Migration, Flucht und Behinderung: Zugangsbarrieren abbauen - Interkulturelle Öffnung initiieren - Kultursensibles Vorgehen entwickeln

BAY 184082


Deutschland ist schon lange ein Einwanderungsland. Durch den Anstieg der Flüchtlingszahlen seit 2014 ist dies noch deutlicher geworden. Menschen, die gleichzeitig eine familiäre Migrations- und Fluchtgeschichte sowie eine Behinderung haben, sind aber erst seit einigen Jahren verstärkt in den Fokus der Aufmerksamkeit von Einrichtungen und Diensten der Behindertenhilfe gerückt.

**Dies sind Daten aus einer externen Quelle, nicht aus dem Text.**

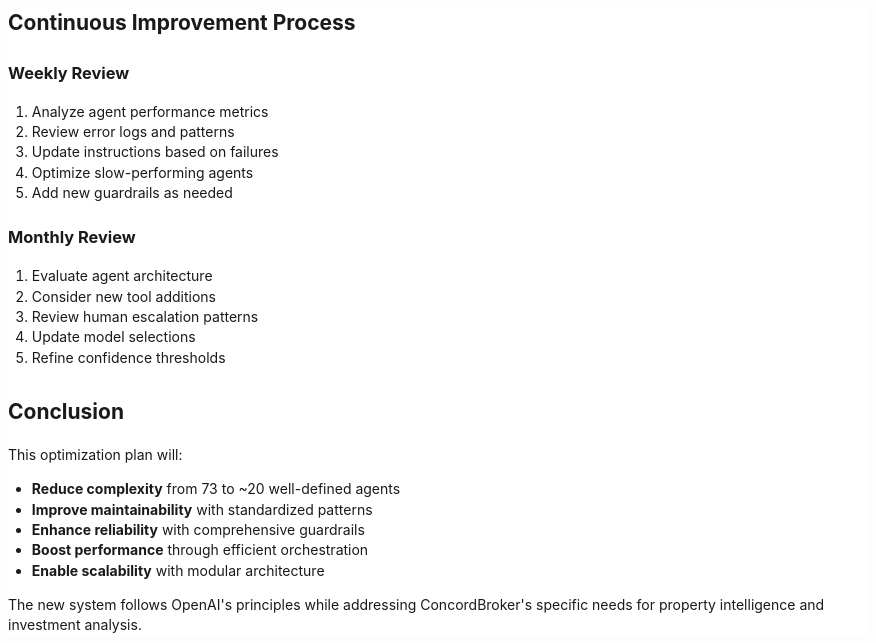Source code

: ## Continuous Improvement Process

### Weekly Review
1. Analyze agent performance metrics
2. Review error logs and patterns
3. Update instructions based on failures
4. Optimize slow-performing agents
5. Add new guardrails as needed

### Monthly Review
1. Evaluate agent architecture
2. Consider new tool additions
3. Review human escalation patterns
4. Update model selections
5. Refine confidence thresholds

## Conclusion

This optimization plan will:
- **Reduce complexity** from 73 to ~20 well-defined agents
- **Improve maintainability** with standardized patterns
- **Enhance reliability** with comprehensive guardrails
- **Boost performance** through efficient orchestration
- **Enable scalability** with modular architecture

The new system follows OpenAI's principles while addressing ConcordBroker's specific needs for property intelligence and investment analysis.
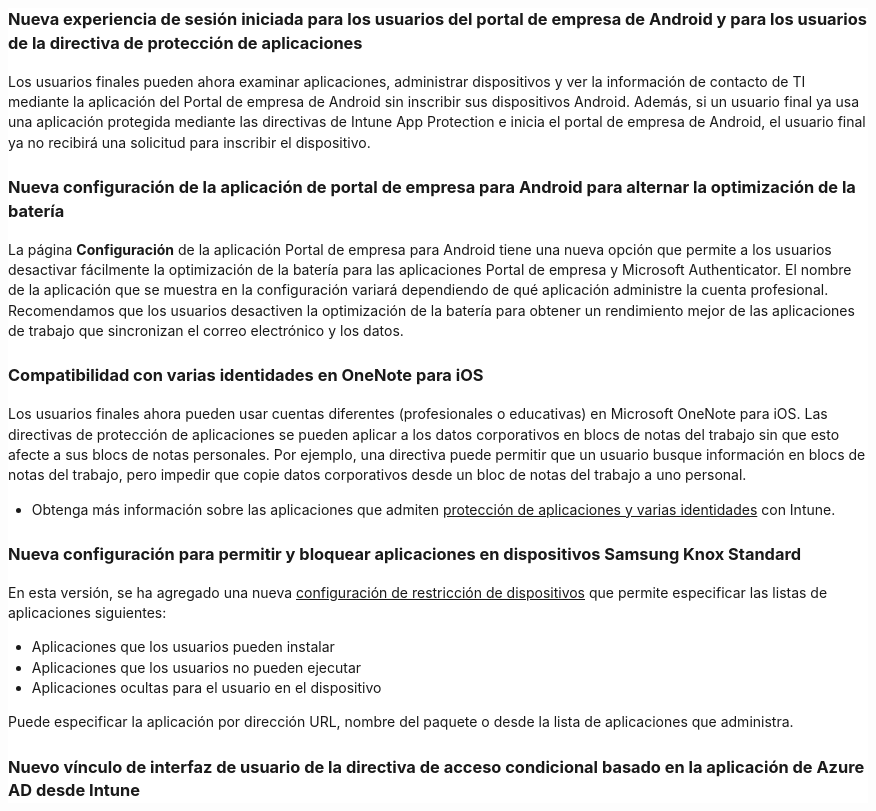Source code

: 
### <a name="new-signed-in-experience-for-android-company-portal-users-and-app-protection-policy-users----621669---"></a>Nueva experiencia de sesión iniciada para los usuarios del portal de empresa de Android y para los usuarios de la directiva de protección de aplicaciones 
Los usuarios finales pueden ahora examinar aplicaciones, administrar dispositivos y ver la información de contacto de TI mediante la aplicación del Portal de empresa de Android sin inscribir sus dispositivos Android. Además, si un usuario final ya usa una aplicación protegida mediante las directivas de Intune App Protection e inicia el portal de empresa de Android, el usuario final ya no recibirá una solicitud para inscribir el dispositivo.

### <a name="new-setting-in-the-android-company-portal-app-to-toggle-battery-optimization---1405990--"></a>Nueva configuración de la aplicación de portal de empresa para Android para alternar la optimización de la batería 
La página **Configuración** de la aplicación Portal de empresa para Android tiene una nueva opción que permite a los usuarios desactivar fácilmente la optimización de la batería para las aplicaciones Portal de empresa y Microsoft Authenticator. El nombre de la aplicación que se muestra en la configuración variará dependiendo de qué aplicación administre la cuenta profesional. Recomendamos que los usuarios desactiven la optimización de la batería para obtener un rendimiento mejor de las aplicaciones de trabajo que sincronizan el correo electrónico y los datos. 

### <a name="multi-identity-support-for-onenote-for-ios---------1234281---"></a>Compatibilidad con varias identidades en OneNote para iOS      
Los usuarios finales ahora pueden usar cuentas diferentes (profesionales o educativas) en Microsoft OneNote para iOS. Las directivas de protección de aplicaciones se pueden aplicar a los datos corporativos en blocs de notas del trabajo sin que esto afecte a sus blocs de notas personales. Por ejemplo, una directiva puede permitir que un usuario busque información en blocs de notas del trabajo, pero impedir que copie datos corporativos desde un bloc de notas del trabajo a uno personal.
 
- Obtenga más información sobre las aplicaciones que admiten [protección de aplicaciones y varias identidades](https://www.microsoft.com/cloud-platform/microsoft-intune-apps) con Intune.

### <a name="new-settings-to-allow-and-block-apps-on-samsung-knox-standard-devices"></a>Nueva configuración para permitir y bloquear aplicaciones en dispositivos Samsung Knox Standard
  
En esta versión, se ha agregado una nueva [configuración de restricción de dispositivos](device-restrictions-android.md) que permite especificar las listas de aplicaciones siguientes:
 
- Aplicaciones que los usuarios pueden instalar
- Aplicaciones que los usuarios no pueden ejecutar
- Aplicaciones ocultas para el usuario en el dispositivo
 
Puede especificar la aplicación por dirección URL, nombre del paquete o desde la lista de aplicaciones que administra.

### <a name="new-azure-ad-app-based-conditional-access-policy-ui-link-from-intune"></a>Nuevo vínculo de interfaz de usuario de la directiva de acceso condicional basado en la aplicación de Azure AD desde Intune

Dabei geht es vor allem um folgende Fragen:
Sind Menschen mit Zuwanderungs- und Fluchtgeschichten in den Einrichtungen angemessen repräsentiert und werden sie durch die bestehenden Angebote erreicht?
Welche Kompetenzen und Vorgehensweisen können Mitarbeiterinnen und Mitarbeiter der Einrichtungen entwickeln, um Kommunikationsprobleme und Missverständnisse zu bearbeiten, die durch Sprachbarrieren und unterschiedliche kulturelle und religiöse Vorstellungen entstehen?
Die Veranstaltung ist als Grundlagenseminar für alle Führungs- und Fachkräfte aus Diensten und Einrichtungen der Behindertenhilfe geeignet, die erste systematische Schritte zur interkulturellen Öffnung und zum kultursensiblen Arbeiten entwickeln wollen.

Ihr Nutzen
Vermittlung grundlegender Kenntnisse zur Versorgungslage, Teilhabe und Lebenssituation von zugewanderten Familien mit behinderten Angehörigen
Sensibilisierung für potenzielle Barrieren, die den Zugang zu Angeboten der Behindertenhilfe für diese Zielgruppen erschweren
Vermittlung eines Verständnisses von interkultureller Öffnung als strategischem Prozess der Organisationsentwicklung
Vermittlung von kultursensiblen und diversitätsbewussten Vorgehensweisen durch Beispiele guter Praxis

Methoden
Kurzreferate, praktische Übungen, Arbeit in Kleingruppen, Vermittlung von gelungenen Praxisbeispielen und geeigneten Arbeitshilfen



Kooperationsveranstaltung der Landesverbände Baden-Württemberg, Bayern und Rheinland-Pfalz der Lebenshilfe
Zielgruppe
Mitarbeiter/innen aus Einrichtungen der Behindertenhilfe, Beratende an der Schnittstelle Migration, Flucht und Behinderung
Leitung
Dr. phil. Susanne Schwalgin, Ethnologin, Beratung und Weiterbildung zu interkultureller Öffnung und kultursensibler Arbeit
Termine
17.04. – 18.04.2018
Dauer
Lehrgangsreihe mit 10 Modulen, 8 Praxis- und 4 Coachingtagen
Abschluss mit Zertifikat
Ort
Erlangen
Kosten
€ 290,00 (zzgl. Kosten für Verpflegung und Übernachtung)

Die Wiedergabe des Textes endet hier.